The article written by Linda Herrera gave descriptive insight into post revolutionary Egypt with special attention on youth involvement and their ubiquity on the web, thus becoming the “wired generation.” The article ties very well with what is occurring in the United States as well in regards to how our generation is “interconnected,” and have “values distinct from generations who came of age in a pre-digital era” (335). Furthermore, I also think its interesting how the article ties into discussion the relevance of the degenerative side of the internet. I think it is interesting to address this side in order to understand the caution one should proceed with when using the internet.

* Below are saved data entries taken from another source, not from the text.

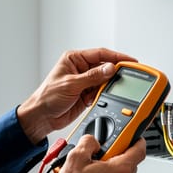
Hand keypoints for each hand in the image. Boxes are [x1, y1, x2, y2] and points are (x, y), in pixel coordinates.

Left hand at [18, 48, 135, 142]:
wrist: (42, 117)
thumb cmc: (47, 97)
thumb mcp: (71, 84)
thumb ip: (93, 77)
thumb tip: (110, 68)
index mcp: (74, 59)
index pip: (100, 54)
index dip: (117, 56)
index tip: (130, 61)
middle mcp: (80, 69)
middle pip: (105, 67)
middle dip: (113, 73)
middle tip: (126, 77)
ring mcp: (84, 82)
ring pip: (104, 81)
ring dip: (106, 87)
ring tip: (107, 92)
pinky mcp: (87, 94)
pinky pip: (101, 93)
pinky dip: (102, 96)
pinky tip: (97, 99)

An interesting topic that Linda Herrera brought up within her article was the conclusion drawn that uprisings usually occur and become alive if people are able to exploit political wrongdoings, and “innovate in cultural and intellectual spheres” (337), as Herrera explained is exactly what this “wired generation” did during the Arab youth uprisings. Herrera continues to support her case with biographical evidence from the youth involved at the time of the Arab uprisings, one of these youths being 22 year old Mona.
In Herrera’s article, Mona’s biography provides us with the perspective of what life of an Egyptian youth was like and how her actions against Egyptian taboo opened her mind in order for her to form her own opinions. Another Student, Murad, in a similar situation, was drawn to participate in online games where he learned about accepting differences between players. It was situations like these online that catalyzed a large group of youth to become enlightened through technology, and as one youth described, “a gateway to heaven.” What technology has done overall to Egyptian youth before the revolution, was open doors to the world for young people like Mona and Murad to build their own opinions and ideas, which then led to the youth demographic to question their ruling governments authority.